In sum, what the applicant was challenging in the instant case was the reasons put forward by the Federal Insurance Court when it ruled on her appeal and not the fact of having suffered discrimination in the course of the proceedings in the national courts on account of belonging to the female sex; nor was any principle or standard of a fair trial infringed in regard to her.

I therefore conclude that there has been no breach of Article 14 taken together with Article 6 para. 1 (art. 14+6-1) on the ground of sex discrimination against the applicant.



1.   In my opinion there has been a breach of Article 6 para. 1 (art. 6-1) of the Convention, concerning access to the Appeals Board’s file.

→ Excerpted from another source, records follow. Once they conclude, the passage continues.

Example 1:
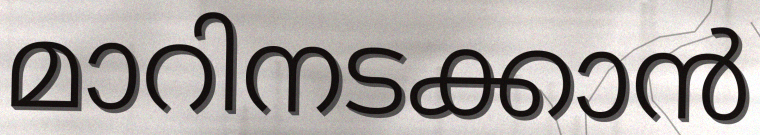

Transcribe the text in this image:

മാറിനടക്കാൻ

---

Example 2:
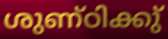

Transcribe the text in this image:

ശുണ്ഠിക്കു്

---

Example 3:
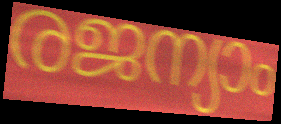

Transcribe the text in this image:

രജന്യാം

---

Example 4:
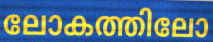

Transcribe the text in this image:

ലോകത്തിലോ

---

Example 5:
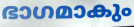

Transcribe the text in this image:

ഭാഗമാകും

That must necessarily include documents which should have been in it - namely, the pulmological report, which in fact was not in the file. That document was within the procurement of the Appeals Board and its non-availability to the applicant put her at a disadvantage.

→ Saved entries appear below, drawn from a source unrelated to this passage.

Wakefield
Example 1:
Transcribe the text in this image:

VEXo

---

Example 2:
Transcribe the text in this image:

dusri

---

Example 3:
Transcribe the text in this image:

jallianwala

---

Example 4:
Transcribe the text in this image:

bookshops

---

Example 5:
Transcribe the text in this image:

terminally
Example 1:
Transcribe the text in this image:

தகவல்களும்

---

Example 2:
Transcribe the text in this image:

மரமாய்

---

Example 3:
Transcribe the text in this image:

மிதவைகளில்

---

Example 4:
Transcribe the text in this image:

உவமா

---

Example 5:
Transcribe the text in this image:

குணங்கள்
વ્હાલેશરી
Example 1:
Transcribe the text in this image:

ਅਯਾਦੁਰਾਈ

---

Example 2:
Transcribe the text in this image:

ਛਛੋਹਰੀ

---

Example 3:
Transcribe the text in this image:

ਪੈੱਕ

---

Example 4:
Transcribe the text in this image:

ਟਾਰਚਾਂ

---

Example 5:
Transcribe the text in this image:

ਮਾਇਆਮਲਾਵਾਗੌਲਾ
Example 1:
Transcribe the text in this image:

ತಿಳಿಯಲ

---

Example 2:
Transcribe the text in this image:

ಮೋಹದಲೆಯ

2.   I am also of the opinion that there was a breach of Article 6 para. 1 (art. 6-1) by reason of the absence of an oral hearing in accordance with that Article (art. 6-1). The Rules of Procedure of the Federal Insurance Court provide for an oral hearing either on the application of the party or on the motion of the presiding judge. The Convention requires such a hearing unless the parties agree to waive it. The position is similar with regard to the public nature of the hearing: see Le Compte, Van Leuven and De Meyere v. Belgium*. No such agreement was secured from the applicant. Indeed it is not established that she was ever made aware of the possibility. I do not agree with the view of the majority of the Court (at paragraph 58 of the judgment) that because the applicant did not request an oral and public hearing she had "unequivocally waived her right ...". Article 6 (art. 6) throws no burden on an applicant to request a public hearing. Her civil rights were in issue. I cannot agree with the inference contained in the third sub-paragraph of paragraph 58 of the Court’s judgment. The fact that a matter that is highly technical, even if this was so which is questionable, may induce the parties to agree to avoid the type of hearing envisaged by Article 6 para. 1 (art. 6-1) is not a ground for denying such a hearing, particularly when the applicant had not so agreed.

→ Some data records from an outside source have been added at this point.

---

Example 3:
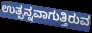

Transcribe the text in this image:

ಉತ್ಪನ್ನವಾಗುತ್ತಿರುವ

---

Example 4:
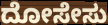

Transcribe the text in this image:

ದೋಸೇಸು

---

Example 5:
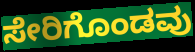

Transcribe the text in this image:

ಸೇರಿಗೊಂಡವು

Furthermore the fact that the dispute does not appear to raise "issues of public importance" is not a condition precedent to the operation of Article 6 para. 1 (art. 6-1). The dispute was undeniably important to the applicant and she is the party whose protection was envisaged by that provision of the Convention. The private citizen is thus enabled to pierce the bureaucratic veil or curtain. The fact that her private right was created by public law made the application of Article 6 para. 1 (art. 6-1) all the more important. That such application may be thought to be inconvenient for the "demands of efficiency" by the bureaucracy can scarcely be regarded as a justification for ignoring the requirements of the Article (art. 6-1).

3.   I agree with the Court’s findings in respect of Article 6 taken with Article 14 (art. 14+6).

* The case is numbered 17/1992/362/436.  The first number is the case's position on the list of cases referred to the Court in the relevant year (second number).  The last two numbers indicate the case's position on the list of cases referred to the Court since its creation and on the list of the corresponding originating applications to the Commission.

** As amended by Article 11 of Protocol No. 8 (P8-11), which came into force on 1 January 1990.

* Note by the Registrar: for practical reasons this annex will appear only with the printed version of the judgment (volume 263 of Series A of the Publications of the Court), but a copy of the Commission's report is available from the registry.

* Note by the registry: 23 June 1981, Series A no. 43.